Your assignment: What lines of the listing include the string "userSpaceOnUse"? Show them all.

Task input:
========================================================================
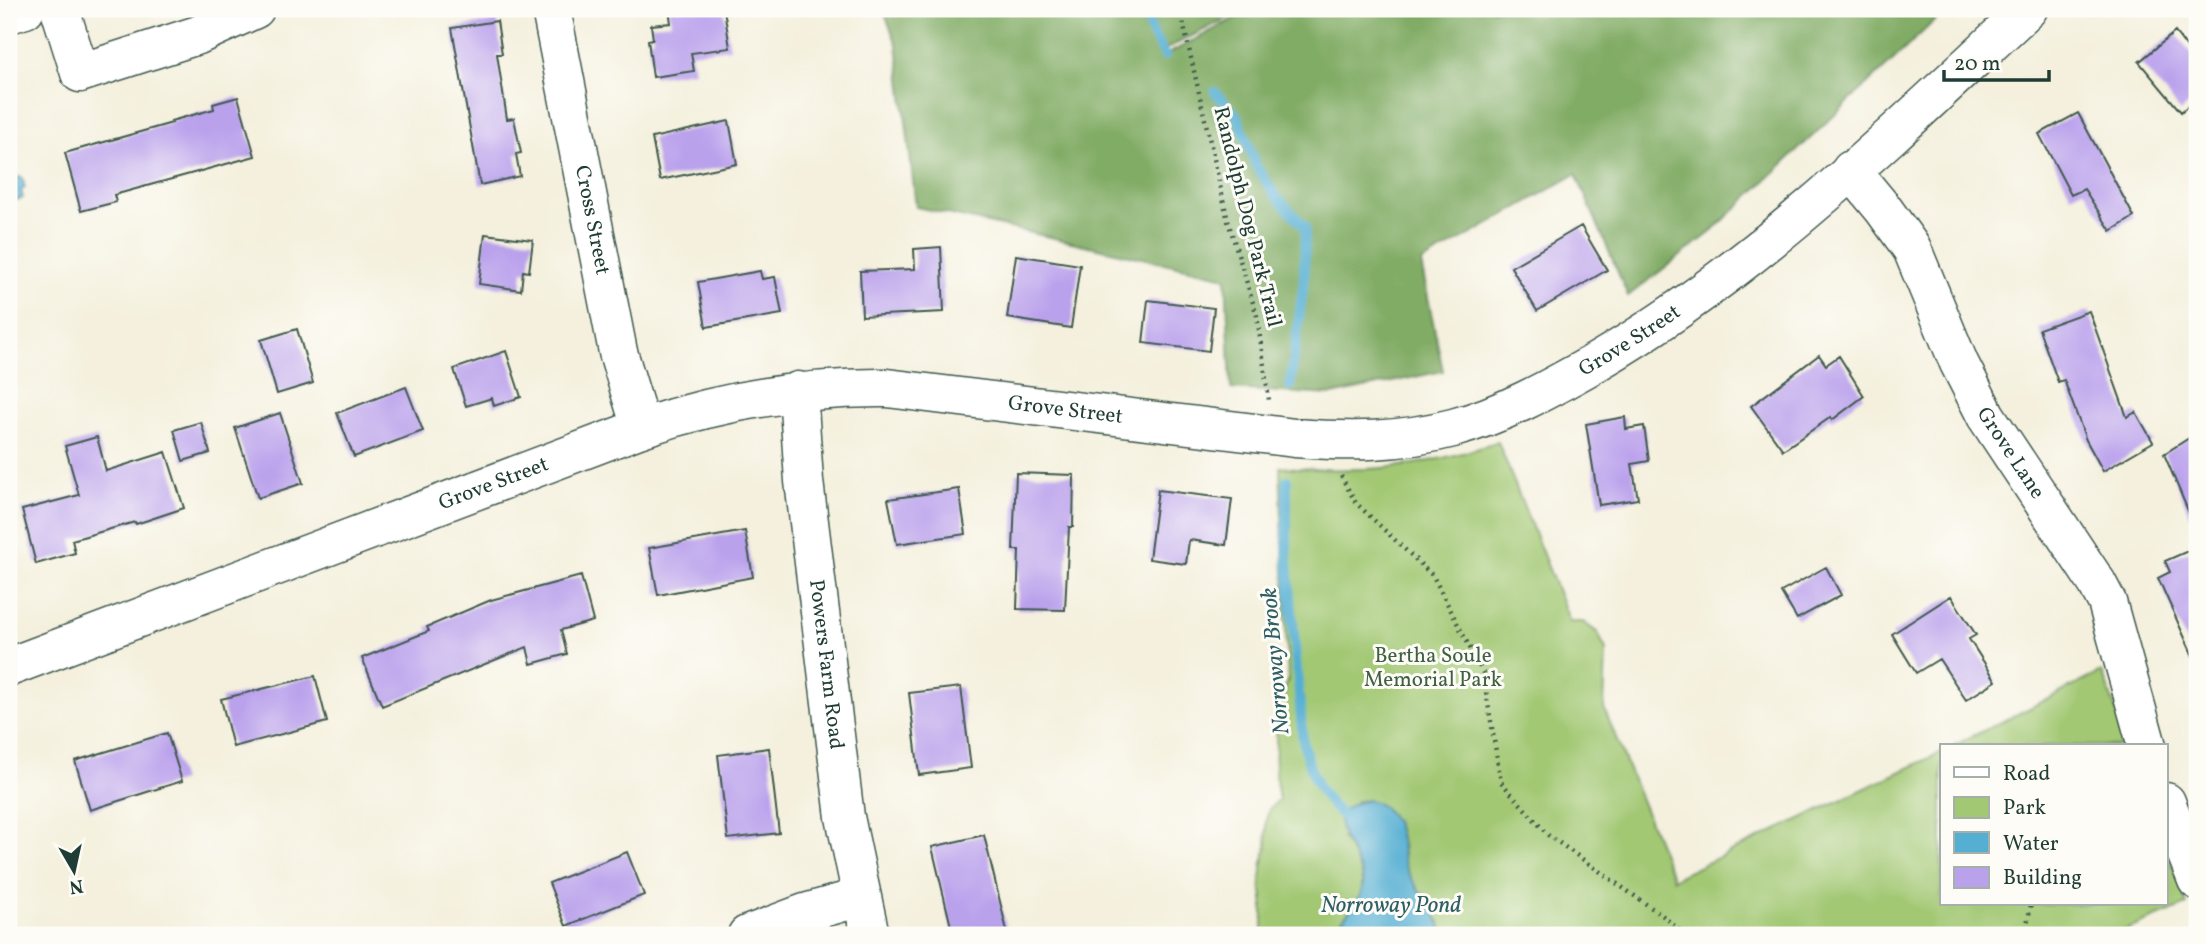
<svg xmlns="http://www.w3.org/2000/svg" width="2206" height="944" font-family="Vollkorn,serif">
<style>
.green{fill:#a2c873;stroke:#608254;stroke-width:2}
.forest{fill:#81ac65;stroke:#50744c;stroke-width:2}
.water{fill:#55afd3;stroke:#3a7684;stroke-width:2}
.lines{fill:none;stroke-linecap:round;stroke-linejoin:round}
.stream{stroke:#55afd3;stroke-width:10}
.building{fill:#baa1ec}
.minor-casing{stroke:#3f584d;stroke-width:41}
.path{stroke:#3f584d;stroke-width:4.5;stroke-dasharray:2 5;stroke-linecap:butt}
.minor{stroke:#fff;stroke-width:38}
.labels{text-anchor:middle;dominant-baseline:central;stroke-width:6;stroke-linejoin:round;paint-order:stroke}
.street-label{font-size:21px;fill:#1f3d34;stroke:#fdfcf7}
.park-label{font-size:21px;fill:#406044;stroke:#fdfcf7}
.water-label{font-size:23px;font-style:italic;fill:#2f5f64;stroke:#fdfcf7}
</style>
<rect width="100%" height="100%" fill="#fdfcf7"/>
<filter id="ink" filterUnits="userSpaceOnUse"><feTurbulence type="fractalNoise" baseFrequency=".0143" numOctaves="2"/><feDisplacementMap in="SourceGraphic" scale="14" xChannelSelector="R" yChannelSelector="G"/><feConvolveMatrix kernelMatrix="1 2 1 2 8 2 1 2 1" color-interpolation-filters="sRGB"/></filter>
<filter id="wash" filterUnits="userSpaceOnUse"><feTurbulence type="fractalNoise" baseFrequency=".00686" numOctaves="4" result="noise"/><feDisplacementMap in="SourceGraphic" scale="28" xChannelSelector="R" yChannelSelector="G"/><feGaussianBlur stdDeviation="1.57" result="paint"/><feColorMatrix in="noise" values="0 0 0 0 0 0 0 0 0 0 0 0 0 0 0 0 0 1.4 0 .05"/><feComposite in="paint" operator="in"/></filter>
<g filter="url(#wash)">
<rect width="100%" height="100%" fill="#f4f0dd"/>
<path class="green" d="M1498,442L1570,622H1583L1598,633L1606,650L1604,708L1673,879L1942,752V904H2166V846L2187,905L2114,935H1442L1440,922L1415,887L1404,864L1402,843L1369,800L1357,801L1348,807L1342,838C1355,858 1372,882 1355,904C1347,915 1338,923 1331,935H1263V896L1261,889L1262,867L1267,845L1266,820L1270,808L1279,800L1275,772L1277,711L1288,680L1280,467C1365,473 1416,470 1498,442Z
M2102,672L2129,746H1953Z"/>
<path class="forest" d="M883,9H1245L1166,49V55L1252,9H1947L1710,233L1628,296L1576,174L1421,263L1443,371L1332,395L1231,389L1226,277L916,207L897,45Z"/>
<path class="water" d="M14,170L17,178L22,177L25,188L21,190L23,198L9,202V172Z
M1369,800C1380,803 1388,809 1394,820C1403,836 1400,853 1406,868C1416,892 1439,909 1442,935H1331C1340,919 1361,903 1363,886C1366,857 1305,810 1369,800Z"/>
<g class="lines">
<path class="stream" d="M1144,9L1152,33L1165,56
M1215,92L1238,117L1256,166L1276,196L1305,227L1304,281L1290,386
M1287,480V550L1303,741C1310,775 1322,804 1353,823"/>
</g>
<g id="blocks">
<path class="building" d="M669,9H724L730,48L691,53L694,71L653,77L648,40L653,39L651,25L671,23Z
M497,21L502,54H497L507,119L514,118L521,153L516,154L520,176L480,185L452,28Z
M2175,32L2197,61V98L2181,112L2139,62Z
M238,97L255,156L114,195L116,202L81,211L65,153L172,123L171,121L214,109L213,104Z
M2078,113L2134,217L2111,231L2084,189L2071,195L2039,134Z
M729,121L737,164L660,180L652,138Z
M1581,226L1607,270L1537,311L1511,267Z
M485,234L533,240L529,272L523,271L521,290L479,284Z
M941,247L944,312L862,316L860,271L915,269L914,249Z
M1016,255L1080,265L1071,328L1007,318Z
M760,271L762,279L775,277L782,314L706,327L698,282Z
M1148,300L1214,308L1209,351L1143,343Z
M2089,311L2127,417L2136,412L2153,442L2103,471L2086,440L2064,380L2058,382L2039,329Z
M297,329L313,383L277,394L261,340Z
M506,351L521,397L494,406L492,398L466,406L454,369Z
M1819,355L1826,365L1839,356L1864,396L1832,420L1831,417L1783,450L1751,406Z
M406,387L423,431L354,457L337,413Z
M280,413L303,483L258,498L235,428Z
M1625,417L1626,429L1644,426L1649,461L1632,464L1638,499L1599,505L1586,424Z
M201,422L210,453L183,461L174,430Z
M2197,433V532L2164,454Z
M97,437L106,471L166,452L184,508L136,524L135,522L72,540L75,553L36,564L22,510L79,495L65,446Z
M1016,473L1074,475L1073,527H1069L1065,610L1017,609L1019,550H1013Z
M959,489L966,534L897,544L888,499Z
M1158,490L1232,499L1226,545L1189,540L1186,564L1149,559Z
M745,531L753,577L658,595L649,548Z
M2197,547V665L2158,578L2170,572L2165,561Z
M1826,567L1841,595L1797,619L1781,592Z
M581,576L593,621L561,630L567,654L531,664L527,647L382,706L362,658L429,631L427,627L491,600Z
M1951,596L1976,635L1969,639L1996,681L1966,700L1939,659L1916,673L1892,634Z
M315,676L327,722L233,747L221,699Z
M961,687L971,768L919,775L909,693Z
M167,733L182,781L90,810L75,761Z
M769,748L779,833L728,839L718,755Z
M984,835L1008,935H953L932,847Z
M627,852L644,895L566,926L549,883Z"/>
</g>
</g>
<g filter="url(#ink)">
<use href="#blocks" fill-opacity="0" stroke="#3f584d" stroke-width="2"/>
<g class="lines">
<defs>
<g id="minor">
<path d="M60,9L80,73L198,35L255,9"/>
<path id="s1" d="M551,9L618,352L641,428"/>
<path d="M9,14L25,9"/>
<path id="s2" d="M1851,170L1884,210L1912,249L1959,363L1986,416L2097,583L2107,602L2147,746"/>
<path id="s3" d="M798,391L804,481L845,817L870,935"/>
<path id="s4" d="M9,667L641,428C721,401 802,387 887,388L1295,438C1351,442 1399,442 1453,428C1502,415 1549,389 1593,364C1754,271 1892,135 2028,9"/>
<path d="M2166,802L2197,880"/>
<path d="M747,935L805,913L861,897"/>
</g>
</defs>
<use href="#minor" class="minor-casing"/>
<path class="path" d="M1180,9L1228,221L1257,316L1269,400
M1341,476L1356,503L1433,576L1483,673L1501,782L1548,835L1663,916L1685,935
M2025,935L2031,904"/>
<use href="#minor" class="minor"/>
</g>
</g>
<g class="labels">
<g class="street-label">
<text transform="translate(1247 217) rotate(76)">Randolph Dog Park Trail</text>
<text stroke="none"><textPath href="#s1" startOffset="215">Cross Street</textPath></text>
<text stroke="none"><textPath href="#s4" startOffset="1694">Grove Street</textPath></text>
<text stroke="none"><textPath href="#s4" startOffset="1106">Grove Street</textPath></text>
<text stroke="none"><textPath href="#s2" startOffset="327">Grove Lane</textPath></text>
<text stroke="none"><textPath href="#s4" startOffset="518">Grove Street</textPath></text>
<text stroke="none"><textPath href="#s3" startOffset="275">Powers Farm Road</textPath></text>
</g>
<g class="park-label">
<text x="1433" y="656">Bertha Soule<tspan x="1433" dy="24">Memorial Park</tspan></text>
</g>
<g class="water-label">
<text transform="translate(1276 661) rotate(-95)">Norroway Brook</text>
<text x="1391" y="906">Norroway Pond</text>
</g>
</g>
<rect width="2206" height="944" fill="none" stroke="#fdfcf7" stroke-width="35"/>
<rect x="1940" y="744" width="228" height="161" fill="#fdfcf7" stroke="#a4b0a9" stroke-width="2"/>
<rect x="1954" y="767" width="35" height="10" fill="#ffffff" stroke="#a4b0a9" stroke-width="2"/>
<text x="2003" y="780" font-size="21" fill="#1f3d34">Road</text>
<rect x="1954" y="797" width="35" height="21" fill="#a2c873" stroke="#a4b0a9" stroke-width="2"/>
<text x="2003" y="814" font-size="21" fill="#1f3d34">Park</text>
<rect x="1954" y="832" width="35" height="21" fill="#55afd3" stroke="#a4b0a9" stroke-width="2"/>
<text x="2003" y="850" font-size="21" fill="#1f3d34">Water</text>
<rect x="1954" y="867" width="35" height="21" fill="#baa1ec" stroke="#a4b0a9" stroke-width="2"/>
<text x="2003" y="884" font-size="21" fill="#1f3d34">Building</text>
<g transform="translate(74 871) rotate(171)" stroke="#fdfcf7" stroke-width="5" paint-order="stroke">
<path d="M0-5L12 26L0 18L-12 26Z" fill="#1f3d34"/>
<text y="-10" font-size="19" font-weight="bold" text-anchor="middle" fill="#1f3d34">N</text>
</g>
<path d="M1944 70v10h105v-10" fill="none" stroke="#1f3d34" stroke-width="3.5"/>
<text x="1954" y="70" font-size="21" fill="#1f3d34" stroke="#fdfcf7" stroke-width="5" paint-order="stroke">20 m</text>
</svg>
========================================================================
Task answer:
<filter id="ink" filterUnits="userSpaceOnUse"><feTurbulence type="fractalNoise" baseFrequency=".0143" numOctaves="2"/><feDisplacementMap in="SourceGraphic" scale="14" xChannelSelector="R" yChannelSelector="G"/><feConvolveMatrix kernelMatrix="1 2 1 2 8 2 1 2 1" color-interpolation-filters="sRGB"/></filter>
<filter id="wash" filterUnits="userSpaceOnUse"><feTurbulence type="fractalNoise" baseFrequency=".00686" numOctaves="4" result="noise"/><feDisplacementMap in="SourceGraphic" scale="28" xChannelSelector="R" yChannelSelector="G"/><feGaussianBlur stdDeviation="1.57" result="paint"/><feColorMatrix in="noise" values="0 0 0 0 0 0 0 0 0 0 0 0 0 0 0 0 0 1.4 0 .05"/><feComposite in="paint" operator="in"/></filter>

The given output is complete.